L’indagine empirica, d’accordo con la letteratura scientifica estera, riconduce questo disallineamento a molteplici fattori. Gli autori sottolineano, in particolare, richiamando implicitamente la definizione iniziale di Musella, l’incapacità dell’offerta di strumenti finanziari (anche a causa della percezione che gli investitori hanno del settore come altamente rischioso e poco remunerativo) di cogliere le specificità delle attività di imprenditoria sociale finendo con il proporre tassi di interesse troppo alti o eccessive garanzie per l’accesso al credito; ma anche la scarsa conoscenza dei nuovi strumenti da parte degli stessi imprenditori, aggravata dalla frequente carenza di figure professionali negli enti sociali. Lo studio è condotto tramite l’analisi di questionari specifici somministrati sia ai soggetti privilegiati del Terzo Settore (realtà salde e qualificate) che ai numerosi soggetti del mondo dell’imprenditoria sociale. Va qui però sottolineato come il tasso di risposta ai questionari non sia stato particolarmente alto. Questo di per sé può indicare uno scarso interesse oppure, confermando ciò che si diceva prima, una scarsa consapevolezza o conoscenza da parte dei soggetti appartenenti ad entrambi i lati del mercato. Al di là dell’incertezza statistica che il problema può comportare per ricerche di questo tipo, è reso qui evidente come l’instaurazione di una rete di informazione e di studio sia assolutamente necessaria per migliorare il trend.
La pubblicazione si conclude con una serie di considerazioni che, a partire dai risultati della ricerca, sono indirizzate a definire i cambiamenti necessari a riavvicinare domanda e offerta.

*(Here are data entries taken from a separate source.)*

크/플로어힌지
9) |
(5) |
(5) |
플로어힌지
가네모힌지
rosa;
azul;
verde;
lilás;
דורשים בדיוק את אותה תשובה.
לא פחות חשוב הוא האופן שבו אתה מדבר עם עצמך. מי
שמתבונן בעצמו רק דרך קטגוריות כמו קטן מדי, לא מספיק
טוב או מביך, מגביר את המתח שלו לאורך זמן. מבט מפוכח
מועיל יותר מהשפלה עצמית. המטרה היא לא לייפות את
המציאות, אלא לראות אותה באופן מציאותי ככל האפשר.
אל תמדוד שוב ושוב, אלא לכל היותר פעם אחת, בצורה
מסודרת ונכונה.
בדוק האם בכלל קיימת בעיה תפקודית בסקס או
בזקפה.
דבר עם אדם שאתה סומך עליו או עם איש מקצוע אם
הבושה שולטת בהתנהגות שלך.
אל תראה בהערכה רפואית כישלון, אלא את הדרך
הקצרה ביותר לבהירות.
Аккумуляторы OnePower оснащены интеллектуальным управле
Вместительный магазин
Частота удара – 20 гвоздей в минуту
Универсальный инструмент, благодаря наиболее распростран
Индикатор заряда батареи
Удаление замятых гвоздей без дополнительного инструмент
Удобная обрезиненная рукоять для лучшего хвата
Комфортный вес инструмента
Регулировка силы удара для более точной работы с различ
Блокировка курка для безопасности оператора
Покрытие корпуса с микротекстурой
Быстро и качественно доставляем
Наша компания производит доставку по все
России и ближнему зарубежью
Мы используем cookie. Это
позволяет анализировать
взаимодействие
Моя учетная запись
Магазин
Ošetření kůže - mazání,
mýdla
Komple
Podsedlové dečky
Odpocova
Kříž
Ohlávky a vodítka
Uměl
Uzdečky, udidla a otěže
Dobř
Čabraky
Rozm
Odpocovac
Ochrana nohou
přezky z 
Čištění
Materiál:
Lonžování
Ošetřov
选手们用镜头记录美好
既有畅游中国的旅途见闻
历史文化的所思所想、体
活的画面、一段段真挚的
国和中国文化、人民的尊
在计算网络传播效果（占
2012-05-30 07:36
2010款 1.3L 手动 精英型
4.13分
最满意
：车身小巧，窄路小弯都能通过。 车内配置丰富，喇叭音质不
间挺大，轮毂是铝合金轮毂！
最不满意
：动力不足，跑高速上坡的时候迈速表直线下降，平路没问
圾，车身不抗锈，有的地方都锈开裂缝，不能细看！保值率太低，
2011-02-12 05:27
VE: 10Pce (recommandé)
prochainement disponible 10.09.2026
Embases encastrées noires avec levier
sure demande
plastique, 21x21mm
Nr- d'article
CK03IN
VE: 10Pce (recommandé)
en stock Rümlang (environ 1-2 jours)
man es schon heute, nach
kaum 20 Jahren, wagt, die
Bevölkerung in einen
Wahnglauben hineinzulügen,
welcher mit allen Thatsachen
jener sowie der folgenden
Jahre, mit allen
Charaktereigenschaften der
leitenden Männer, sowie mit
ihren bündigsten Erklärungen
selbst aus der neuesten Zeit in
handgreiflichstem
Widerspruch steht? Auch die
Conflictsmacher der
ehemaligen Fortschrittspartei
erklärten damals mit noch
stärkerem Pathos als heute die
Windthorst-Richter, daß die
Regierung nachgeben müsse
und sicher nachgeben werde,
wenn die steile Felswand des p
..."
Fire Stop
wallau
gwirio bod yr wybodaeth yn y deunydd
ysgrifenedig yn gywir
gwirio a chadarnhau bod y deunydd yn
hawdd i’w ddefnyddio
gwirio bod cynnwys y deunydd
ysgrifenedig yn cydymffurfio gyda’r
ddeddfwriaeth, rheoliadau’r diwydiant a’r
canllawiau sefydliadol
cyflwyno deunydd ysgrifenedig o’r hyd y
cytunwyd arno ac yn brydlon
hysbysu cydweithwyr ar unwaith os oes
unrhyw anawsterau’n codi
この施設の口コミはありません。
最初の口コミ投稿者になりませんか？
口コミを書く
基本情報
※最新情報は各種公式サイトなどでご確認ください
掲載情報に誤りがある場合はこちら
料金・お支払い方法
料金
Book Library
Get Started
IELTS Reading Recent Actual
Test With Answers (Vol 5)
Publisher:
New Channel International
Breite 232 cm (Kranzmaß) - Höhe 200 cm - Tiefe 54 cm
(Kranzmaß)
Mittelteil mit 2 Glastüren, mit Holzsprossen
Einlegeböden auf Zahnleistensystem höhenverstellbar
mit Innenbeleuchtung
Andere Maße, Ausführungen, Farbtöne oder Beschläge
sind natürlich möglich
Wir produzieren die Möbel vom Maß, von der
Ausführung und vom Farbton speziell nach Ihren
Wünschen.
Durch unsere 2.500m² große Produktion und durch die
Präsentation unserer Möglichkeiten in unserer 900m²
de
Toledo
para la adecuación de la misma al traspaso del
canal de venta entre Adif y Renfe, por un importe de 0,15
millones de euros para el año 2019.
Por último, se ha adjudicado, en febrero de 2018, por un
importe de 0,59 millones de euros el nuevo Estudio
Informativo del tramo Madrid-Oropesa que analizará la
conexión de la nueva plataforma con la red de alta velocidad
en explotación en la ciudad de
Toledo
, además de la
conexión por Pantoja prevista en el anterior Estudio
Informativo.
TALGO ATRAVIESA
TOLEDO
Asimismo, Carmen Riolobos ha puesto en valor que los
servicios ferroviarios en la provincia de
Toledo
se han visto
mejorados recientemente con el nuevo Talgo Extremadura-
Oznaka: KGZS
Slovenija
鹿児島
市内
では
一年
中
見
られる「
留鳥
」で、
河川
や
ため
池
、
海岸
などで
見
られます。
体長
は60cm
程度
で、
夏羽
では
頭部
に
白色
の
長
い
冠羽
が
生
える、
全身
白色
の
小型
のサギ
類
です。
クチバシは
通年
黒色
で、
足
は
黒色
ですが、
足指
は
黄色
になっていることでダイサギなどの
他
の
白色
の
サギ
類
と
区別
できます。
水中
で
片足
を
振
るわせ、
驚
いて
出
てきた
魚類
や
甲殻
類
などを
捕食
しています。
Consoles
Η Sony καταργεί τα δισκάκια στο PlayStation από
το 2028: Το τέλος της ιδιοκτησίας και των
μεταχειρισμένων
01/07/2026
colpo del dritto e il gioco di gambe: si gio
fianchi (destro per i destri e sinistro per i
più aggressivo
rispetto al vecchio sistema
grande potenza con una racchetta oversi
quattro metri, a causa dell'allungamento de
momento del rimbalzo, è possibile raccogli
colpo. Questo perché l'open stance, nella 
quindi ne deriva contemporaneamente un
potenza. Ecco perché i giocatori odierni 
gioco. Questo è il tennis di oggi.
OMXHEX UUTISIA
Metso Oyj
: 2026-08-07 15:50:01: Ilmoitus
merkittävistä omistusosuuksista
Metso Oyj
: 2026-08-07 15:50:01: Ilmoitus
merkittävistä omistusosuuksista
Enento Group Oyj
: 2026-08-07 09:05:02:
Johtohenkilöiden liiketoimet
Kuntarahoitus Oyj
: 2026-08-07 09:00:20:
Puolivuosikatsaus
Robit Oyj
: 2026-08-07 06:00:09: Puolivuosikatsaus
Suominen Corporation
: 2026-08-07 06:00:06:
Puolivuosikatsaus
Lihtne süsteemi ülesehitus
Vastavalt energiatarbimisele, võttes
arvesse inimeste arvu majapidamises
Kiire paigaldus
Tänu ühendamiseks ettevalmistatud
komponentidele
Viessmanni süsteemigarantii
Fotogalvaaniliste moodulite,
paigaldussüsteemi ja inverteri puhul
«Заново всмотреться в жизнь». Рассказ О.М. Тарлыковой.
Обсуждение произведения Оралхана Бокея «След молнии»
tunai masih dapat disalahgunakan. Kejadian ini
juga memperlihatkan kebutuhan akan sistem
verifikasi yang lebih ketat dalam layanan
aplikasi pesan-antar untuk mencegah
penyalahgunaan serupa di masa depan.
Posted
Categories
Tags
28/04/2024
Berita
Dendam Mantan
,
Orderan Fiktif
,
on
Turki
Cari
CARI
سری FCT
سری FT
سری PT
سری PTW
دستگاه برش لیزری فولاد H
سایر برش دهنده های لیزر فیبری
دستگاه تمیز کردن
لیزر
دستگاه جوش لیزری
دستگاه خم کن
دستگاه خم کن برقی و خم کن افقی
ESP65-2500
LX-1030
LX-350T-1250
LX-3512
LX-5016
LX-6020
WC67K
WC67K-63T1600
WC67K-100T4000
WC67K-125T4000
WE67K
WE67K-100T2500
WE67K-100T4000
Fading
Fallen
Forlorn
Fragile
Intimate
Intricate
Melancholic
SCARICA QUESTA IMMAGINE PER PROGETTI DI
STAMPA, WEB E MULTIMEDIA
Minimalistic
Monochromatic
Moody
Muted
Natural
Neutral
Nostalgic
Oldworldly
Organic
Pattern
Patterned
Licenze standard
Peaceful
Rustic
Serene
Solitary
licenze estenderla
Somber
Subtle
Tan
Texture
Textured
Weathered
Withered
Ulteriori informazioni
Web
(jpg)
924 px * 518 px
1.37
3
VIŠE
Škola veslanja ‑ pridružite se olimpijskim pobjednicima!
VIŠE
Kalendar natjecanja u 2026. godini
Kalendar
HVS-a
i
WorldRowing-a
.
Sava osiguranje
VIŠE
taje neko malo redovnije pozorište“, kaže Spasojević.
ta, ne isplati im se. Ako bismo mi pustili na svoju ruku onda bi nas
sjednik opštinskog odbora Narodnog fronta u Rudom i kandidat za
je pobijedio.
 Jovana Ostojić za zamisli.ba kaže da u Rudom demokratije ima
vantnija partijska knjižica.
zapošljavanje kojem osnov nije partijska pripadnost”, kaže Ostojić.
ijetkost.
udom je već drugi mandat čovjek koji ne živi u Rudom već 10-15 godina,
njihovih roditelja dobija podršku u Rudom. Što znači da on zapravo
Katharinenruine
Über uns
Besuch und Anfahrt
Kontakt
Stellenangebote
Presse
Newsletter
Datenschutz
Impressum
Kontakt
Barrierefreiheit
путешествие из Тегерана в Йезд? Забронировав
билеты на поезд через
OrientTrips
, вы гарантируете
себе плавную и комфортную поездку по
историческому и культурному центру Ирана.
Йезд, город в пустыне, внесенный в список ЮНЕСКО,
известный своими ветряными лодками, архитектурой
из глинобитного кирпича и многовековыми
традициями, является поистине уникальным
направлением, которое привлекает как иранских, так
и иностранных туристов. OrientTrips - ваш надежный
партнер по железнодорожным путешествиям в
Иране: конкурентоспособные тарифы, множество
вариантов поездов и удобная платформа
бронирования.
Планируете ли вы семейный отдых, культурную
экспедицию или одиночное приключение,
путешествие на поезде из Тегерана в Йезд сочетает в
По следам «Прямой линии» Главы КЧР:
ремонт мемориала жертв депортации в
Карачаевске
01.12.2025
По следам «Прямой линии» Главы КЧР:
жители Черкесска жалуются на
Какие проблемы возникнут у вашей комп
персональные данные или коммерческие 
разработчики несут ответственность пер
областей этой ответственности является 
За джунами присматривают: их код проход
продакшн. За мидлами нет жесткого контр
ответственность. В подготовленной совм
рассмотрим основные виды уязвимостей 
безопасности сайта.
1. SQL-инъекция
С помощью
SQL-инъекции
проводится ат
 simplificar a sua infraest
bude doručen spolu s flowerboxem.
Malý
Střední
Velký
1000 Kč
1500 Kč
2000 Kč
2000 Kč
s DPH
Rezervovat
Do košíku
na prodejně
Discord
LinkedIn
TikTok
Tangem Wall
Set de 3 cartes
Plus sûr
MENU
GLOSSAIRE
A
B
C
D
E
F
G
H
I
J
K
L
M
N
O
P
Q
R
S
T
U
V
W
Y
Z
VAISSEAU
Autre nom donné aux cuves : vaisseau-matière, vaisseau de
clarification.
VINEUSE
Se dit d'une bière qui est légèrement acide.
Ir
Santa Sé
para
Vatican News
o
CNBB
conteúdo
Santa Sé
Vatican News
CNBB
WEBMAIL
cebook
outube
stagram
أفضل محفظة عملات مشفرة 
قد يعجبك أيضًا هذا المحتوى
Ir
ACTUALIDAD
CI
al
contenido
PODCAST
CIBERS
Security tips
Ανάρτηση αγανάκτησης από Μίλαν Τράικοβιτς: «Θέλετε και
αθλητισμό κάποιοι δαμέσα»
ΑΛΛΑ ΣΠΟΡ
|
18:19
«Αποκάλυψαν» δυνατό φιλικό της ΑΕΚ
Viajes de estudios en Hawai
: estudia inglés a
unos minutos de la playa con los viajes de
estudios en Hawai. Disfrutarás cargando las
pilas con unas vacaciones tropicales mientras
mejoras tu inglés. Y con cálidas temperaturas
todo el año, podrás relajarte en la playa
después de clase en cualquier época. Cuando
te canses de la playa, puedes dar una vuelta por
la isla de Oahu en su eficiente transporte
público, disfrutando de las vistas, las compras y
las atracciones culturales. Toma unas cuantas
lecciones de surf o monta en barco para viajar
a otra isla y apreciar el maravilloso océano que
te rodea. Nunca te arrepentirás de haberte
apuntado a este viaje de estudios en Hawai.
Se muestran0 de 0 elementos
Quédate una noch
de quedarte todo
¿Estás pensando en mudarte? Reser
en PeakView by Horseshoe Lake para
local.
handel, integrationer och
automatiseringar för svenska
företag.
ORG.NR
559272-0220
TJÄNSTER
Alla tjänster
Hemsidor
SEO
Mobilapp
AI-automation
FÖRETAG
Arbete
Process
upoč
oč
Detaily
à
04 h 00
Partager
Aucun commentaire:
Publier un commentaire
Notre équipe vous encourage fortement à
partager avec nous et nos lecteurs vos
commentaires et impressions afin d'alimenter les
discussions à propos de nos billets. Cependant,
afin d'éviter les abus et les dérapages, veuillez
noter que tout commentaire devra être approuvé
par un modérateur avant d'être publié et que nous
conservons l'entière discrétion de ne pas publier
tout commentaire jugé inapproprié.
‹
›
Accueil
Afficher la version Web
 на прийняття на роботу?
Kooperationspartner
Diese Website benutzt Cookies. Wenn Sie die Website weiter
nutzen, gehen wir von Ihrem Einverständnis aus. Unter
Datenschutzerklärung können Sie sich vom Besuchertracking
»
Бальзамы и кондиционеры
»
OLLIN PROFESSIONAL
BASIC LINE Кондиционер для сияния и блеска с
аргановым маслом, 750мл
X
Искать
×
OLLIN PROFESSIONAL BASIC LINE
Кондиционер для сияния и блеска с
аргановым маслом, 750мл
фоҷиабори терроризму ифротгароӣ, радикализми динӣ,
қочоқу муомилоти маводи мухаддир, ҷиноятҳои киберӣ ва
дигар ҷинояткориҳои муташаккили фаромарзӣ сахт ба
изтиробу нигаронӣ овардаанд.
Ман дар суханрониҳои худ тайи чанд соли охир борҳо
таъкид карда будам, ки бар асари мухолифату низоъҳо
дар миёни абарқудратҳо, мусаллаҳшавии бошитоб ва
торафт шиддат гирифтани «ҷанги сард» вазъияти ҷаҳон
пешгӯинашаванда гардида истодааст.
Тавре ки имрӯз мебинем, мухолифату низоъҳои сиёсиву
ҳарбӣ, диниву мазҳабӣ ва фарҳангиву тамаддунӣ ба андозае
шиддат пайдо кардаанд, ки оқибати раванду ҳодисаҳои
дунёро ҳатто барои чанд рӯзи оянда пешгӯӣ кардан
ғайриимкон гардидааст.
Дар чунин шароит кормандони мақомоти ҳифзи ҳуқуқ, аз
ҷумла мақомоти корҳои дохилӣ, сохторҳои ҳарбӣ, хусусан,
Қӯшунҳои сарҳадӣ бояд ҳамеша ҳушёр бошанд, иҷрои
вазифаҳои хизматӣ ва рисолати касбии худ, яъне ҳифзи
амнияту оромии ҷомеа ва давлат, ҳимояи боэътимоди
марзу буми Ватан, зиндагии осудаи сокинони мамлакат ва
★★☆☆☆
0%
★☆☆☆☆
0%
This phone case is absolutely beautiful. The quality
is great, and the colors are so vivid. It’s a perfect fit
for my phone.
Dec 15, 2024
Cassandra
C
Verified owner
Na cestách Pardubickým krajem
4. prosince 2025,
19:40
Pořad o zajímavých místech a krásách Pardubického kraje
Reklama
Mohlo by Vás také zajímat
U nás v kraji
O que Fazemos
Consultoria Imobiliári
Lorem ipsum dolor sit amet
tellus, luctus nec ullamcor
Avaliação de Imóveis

In questo caso gli autori si limitano ad offrire degli spunti senza approfondire le varie soluzioni, compito che probabilmente è delegato a studi e pubblicazioni specifiche che, come è stato detto poc’anzi, sono la prima tappa di un percorso utile a rafforzare la finanza sociale: dall’analisi di domanda e offerta all’educazione degli attori, fino alla costruzione di strumenti concreti.
“La domanda di finanza sociale. Vincoli e Prospettive di sviluppo” ha il pregio di generare consapevolezza anche nel nostro Paese sulle barriere e sui limiti che affliggono la finanza sociale e che costituiscono l’ultimo freno all’affermarsi, in Italia, dell’economia sociale. E di farlo sia in chi si approccia alla materia, grazie al quadro generale chiaro e sintetico sul Terzo Settore presente nella prima parte, che nei soggetti coinvolti. Il fine ultimo, come si diceva all’inizio, è quello di spronare gli addetti ai lavori ad introdurre i cambiamenti necessari, siano essi dalla parte dell’offerta o da quella della domanda. Flessibilità, specificità, adattamento e informazione sono le parole chiave.